EXERCISE OBJECTIVE
Extract the complete data exactly as given.
[[ EXERCISE INPUTS open ]]
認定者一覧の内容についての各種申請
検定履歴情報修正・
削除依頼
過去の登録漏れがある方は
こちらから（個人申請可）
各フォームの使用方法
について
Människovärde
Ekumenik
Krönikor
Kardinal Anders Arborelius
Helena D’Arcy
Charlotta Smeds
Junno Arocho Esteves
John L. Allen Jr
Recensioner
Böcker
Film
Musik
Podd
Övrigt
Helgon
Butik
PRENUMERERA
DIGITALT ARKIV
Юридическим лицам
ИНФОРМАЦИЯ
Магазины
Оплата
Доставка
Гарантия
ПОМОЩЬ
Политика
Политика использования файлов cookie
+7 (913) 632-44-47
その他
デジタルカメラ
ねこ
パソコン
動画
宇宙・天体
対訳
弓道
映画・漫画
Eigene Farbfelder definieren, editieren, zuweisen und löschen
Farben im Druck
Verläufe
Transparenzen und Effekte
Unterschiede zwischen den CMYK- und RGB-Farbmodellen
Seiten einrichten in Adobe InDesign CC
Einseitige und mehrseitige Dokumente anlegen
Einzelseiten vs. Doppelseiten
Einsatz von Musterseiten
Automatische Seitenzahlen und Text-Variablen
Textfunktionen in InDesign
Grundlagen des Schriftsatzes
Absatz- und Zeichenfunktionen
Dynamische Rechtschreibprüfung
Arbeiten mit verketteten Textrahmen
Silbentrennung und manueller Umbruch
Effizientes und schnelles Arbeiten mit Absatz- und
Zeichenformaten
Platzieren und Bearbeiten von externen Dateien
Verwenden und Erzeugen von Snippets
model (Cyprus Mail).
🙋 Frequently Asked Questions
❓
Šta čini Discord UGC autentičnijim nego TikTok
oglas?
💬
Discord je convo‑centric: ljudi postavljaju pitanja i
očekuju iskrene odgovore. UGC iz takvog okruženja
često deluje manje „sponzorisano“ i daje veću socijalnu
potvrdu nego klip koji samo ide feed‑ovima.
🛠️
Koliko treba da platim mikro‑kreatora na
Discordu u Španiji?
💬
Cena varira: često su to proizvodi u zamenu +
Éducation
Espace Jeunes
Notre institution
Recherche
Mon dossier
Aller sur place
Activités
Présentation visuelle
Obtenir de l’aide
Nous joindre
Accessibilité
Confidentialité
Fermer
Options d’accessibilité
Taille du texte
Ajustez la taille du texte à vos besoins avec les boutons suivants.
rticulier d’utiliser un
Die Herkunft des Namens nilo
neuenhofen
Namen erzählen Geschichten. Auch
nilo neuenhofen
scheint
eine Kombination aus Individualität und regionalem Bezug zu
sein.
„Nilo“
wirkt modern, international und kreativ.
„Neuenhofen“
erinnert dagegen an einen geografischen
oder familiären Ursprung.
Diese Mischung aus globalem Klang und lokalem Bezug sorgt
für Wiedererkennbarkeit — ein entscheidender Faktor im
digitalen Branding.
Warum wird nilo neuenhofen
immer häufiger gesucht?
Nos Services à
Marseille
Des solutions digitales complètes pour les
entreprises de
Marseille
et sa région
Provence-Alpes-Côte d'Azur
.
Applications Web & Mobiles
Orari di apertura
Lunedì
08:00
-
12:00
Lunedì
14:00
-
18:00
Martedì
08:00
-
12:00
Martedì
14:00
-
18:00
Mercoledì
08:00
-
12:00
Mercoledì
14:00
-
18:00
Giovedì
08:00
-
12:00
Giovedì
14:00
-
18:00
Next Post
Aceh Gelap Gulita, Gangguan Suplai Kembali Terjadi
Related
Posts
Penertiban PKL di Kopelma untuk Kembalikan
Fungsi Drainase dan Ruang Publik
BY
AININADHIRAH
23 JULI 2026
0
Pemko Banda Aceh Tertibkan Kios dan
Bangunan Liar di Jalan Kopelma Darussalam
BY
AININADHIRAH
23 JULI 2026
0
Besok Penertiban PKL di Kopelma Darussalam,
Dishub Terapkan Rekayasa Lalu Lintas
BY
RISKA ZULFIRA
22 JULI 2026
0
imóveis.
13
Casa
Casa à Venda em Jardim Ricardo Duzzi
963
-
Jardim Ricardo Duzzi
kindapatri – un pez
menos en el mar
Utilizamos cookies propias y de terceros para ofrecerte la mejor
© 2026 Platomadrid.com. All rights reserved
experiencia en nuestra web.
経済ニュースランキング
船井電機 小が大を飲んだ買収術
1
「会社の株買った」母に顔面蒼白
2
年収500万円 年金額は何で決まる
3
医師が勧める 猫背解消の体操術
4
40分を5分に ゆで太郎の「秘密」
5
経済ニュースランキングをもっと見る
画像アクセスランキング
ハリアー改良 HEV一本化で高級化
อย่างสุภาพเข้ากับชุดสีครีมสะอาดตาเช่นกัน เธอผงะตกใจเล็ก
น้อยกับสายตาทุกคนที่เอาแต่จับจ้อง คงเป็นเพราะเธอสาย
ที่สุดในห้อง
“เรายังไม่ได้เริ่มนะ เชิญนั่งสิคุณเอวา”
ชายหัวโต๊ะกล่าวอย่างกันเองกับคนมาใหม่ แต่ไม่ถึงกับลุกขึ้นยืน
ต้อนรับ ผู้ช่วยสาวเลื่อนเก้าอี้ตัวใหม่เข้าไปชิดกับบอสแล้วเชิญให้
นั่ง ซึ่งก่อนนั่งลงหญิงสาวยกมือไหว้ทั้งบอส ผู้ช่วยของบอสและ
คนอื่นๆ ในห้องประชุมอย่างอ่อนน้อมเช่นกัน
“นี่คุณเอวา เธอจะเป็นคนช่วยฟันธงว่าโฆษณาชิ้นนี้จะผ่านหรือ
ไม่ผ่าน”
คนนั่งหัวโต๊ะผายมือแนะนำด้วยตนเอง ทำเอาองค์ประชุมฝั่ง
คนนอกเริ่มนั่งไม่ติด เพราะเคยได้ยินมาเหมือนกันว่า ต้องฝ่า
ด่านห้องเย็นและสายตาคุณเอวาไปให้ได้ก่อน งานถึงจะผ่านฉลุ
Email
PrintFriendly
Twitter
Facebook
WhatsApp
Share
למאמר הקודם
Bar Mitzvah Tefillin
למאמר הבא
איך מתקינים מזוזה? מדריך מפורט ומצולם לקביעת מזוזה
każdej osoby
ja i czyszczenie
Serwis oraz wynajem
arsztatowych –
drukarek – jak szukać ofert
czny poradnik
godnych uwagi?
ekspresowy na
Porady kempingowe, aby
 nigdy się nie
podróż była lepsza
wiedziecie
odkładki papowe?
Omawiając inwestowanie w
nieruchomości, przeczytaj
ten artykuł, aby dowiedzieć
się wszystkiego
[[ EXERCISE INPUTS closed ]]
ANSWER TO THE EXERCISE
認定者一覧の内容についての各種申請
検定履歴情報修正・
削除依頼
過去の登録漏れがある方は
こちらから（個人申請可）
各フォームの使用方法
について
Människovärde
Ekumenik
Krönikor
Kardinal Anders Arborelius
Helena D’Arcy
Charlotta Smeds
Junno Arocho Esteves
John L. Allen Jr
Recensioner
Böcker
Film
Musik
Podd
Övrigt
Helgon
Butik
PRENUMERERA
DIGITALT ARKIV
Юридическим лицам
ИНФОРМАЦИЯ
Магазины
Оплата
Доставка
Гарантия
ПОМОЩЬ
Политика
Политика использования файлов cookie
+7 (913) 632-44-47
その他
デジタルカメラ
ねこ
パソコン
動画
宇宙・天体
対訳
弓道
映画・漫画
Eigene Farbfelder definieren, editieren, zuweisen und löschen
Farben im Druck
Verläufe
Transparenzen und Effekte
Unterschiede zwischen den CMYK- und RGB-Farbmodellen
Seiten einrichten in Adobe InDesign CC
Einseitige und mehrseitige Dokumente anlegen
Einzelseiten vs. Doppelseiten
Einsatz von Musterseiten
Automatische Seitenzahlen und Text-Variablen
Textfunktionen in InDesign
Grundlagen des Schriftsatzes
Absatz- und Zeichenfunktionen
Dynamische Rechtschreibprüfung
Arbeiten mit verketteten Textrahmen
Silbentrennung und manueller Umbruch
Effizientes und schnelles Arbeiten mit Absatz- und
Zeichenformaten
Platzieren und Bearbeiten von externen Dateien
Verwenden und Erzeugen von Snippets
model (Cyprus Mail).
🙋 Frequently Asked Questions
❓
Šta čini Discord UGC autentičnijim nego TikTok
oglas?
💬
Discord je convo‑centric: ljudi postavljaju pitanja i
očekuju iskrene odgovore. UGC iz takvog okruženja
često deluje manje „sponzorisano“ i daje veću socijalnu
potvrdu nego klip koji samo ide feed‑ovima.
🛠️
Koliko treba da platim mikro‑kreatora na
Discordu u Španiji?
💬
Cena varira: često su to proizvodi u zamenu +
Éducation
Espace Jeunes
Notre institution
Recherche
Mon dossier
Aller sur place
Activités
Présentation visuelle
Obtenir de l’aide
Nous joindre
Accessibilité
Confidentialité
Fermer
Options d’accessibilité
Taille du texte
Ajustez la taille du texte à vos besoins avec les boutons suivants.
rticulier d’utiliser un
Die Herkunft des Namens nilo
neuenhofen
Namen erzählen Geschichten. Auch
nilo neuenhofen
scheint
eine Kombination aus Individualität und regionalem Bezug zu
sein.
„Nilo“
wirkt modern, international und kreativ.
„Neuenhofen“
erinnert dagegen an einen geografischen
oder familiären Ursprung.
Diese Mischung aus globalem Klang und lokalem Bezug sorgt
für Wiedererkennbarkeit — ein entscheidender Faktor im
digitalen Branding.
Warum wird nilo neuenhofen
immer häufiger gesucht?
Nos Services à
Marseille
Des solutions digitales complètes pour les
entreprises de
Marseille
et sa région
Provence-Alpes-Côte d'Azur
.
Applications Web & Mobiles
Orari di apertura
Lunedì
08:00
-
12:00
Lunedì
14:00
-
18:00
Martedì
08:00
-
12:00
Martedì
14:00
-
18:00
Mercoledì
08:00
-
12:00
Mercoledì
14:00
-
18:00
Giovedì
08:00
-
12:00
Giovedì
14:00
-
18:00
Next Post
Aceh Gelap Gulita, Gangguan Suplai Kembali Terjadi
Related
Posts
Penertiban PKL di Kopelma untuk Kembalikan
Fungsi Drainase dan Ruang Publik
BY
AININADHIRAH
23 JULI 2026
0
Pemko Banda Aceh Tertibkan Kios dan
Bangunan Liar di Jalan Kopelma Darussalam
BY
AININADHIRAH
23 JULI 2026
0
Besok Penertiban PKL di Kopelma Darussalam,
Dishub Terapkan Rekayasa Lalu Lintas
BY
RISKA ZULFIRA
22 JULI 2026
0
imóveis.
13
Casa
Casa à Venda em Jardim Ricardo Duzzi
963
-
Jardim Ricardo Duzzi
kindapatri – un pez
menos en el mar
Utilizamos cookies propias y de terceros para ofrecerte la mejor
© 2026 Platomadrid.com. All rights reserved
experiencia en nuestra web.
経済ニュースランキング
船井電機 小が大を飲んだ買収術
1
「会社の株買った」母に顔面蒼白
2
年収500万円 年金額は何で決まる
3
医師が勧める 猫背解消の体操術
4
40分を5分に ゆで太郎の「秘密」
5
経済ニュースランキングをもっと見る
画像アクセスランキング
ハリアー改良 HEV一本化で高級化
อย่างสุภาพเข้ากับชุดสีครีมสะอาดตาเช่นกัน เธอผงะตกใจเล็ก
น้อยกับสายตาทุกคนที่เอาแต่จับจ้อง คงเป็นเพราะเธอสาย
ที่สุดในห้อง
“เรายังไม่ได้เริ่มนะ เชิญนั่งสิคุณเอวา”
ชายหัวโต๊ะกล่าวอย่างกันเองกับคนมาใหม่ แต่ไม่ถึงกับลุกขึ้นยืน
ต้อนรับ ผู้ช่วยสาวเลื่อนเก้าอี้ตัวใหม่เข้าไปชิดกับบอสแล้วเชิญให้
นั่ง ซึ่งก่อนนั่งลงหญิงสาวยกมือไหว้ทั้งบอส ผู้ช่วยของบอสและ
คนอื่นๆ ในห้องประชุมอย่างอ่อนน้อมเช่นกัน
“นี่คุณเอวา เธอจะเป็นคนช่วยฟันธงว่าโฆษณาชิ้นนี้จะผ่านหรือ
ไม่ผ่าน”
คนนั่งหัวโต๊ะผายมือแนะนำด้วยตนเอง ทำเอาองค์ประชุมฝั่ง
คนนอกเริ่มนั่งไม่ติด เพราะเคยได้ยินมาเหมือนกันว่า ต้องฝ่า
ด่านห้องเย็นและสายตาคุณเอวาไปให้ได้ก่อน งานถึงจะผ่านฉลุ
Email
PrintFriendly
Twitter
Facebook
WhatsApp
Share
למאמר הקודם
Bar Mitzvah Tefillin
למאמר הבא
איך מתקינים מזוזה? מדריך מפורט ומצולם לקביעת מזוזה
każdej osoby
ja i czyszczenie
Serwis oraz wynajem
arsztatowych –
drukarek – jak szukać ofert
czny poradnik
godnych uwagi?
ekspresowy na
Porady kempingowe, aby
 nigdy się nie
podróż była lepsza
wiedziecie
odkładki papowe?
Omawiając inwestowanie w
nieruchomości, przeczytaj
ten artykuł, aby dowiedzieć
się wszystkiego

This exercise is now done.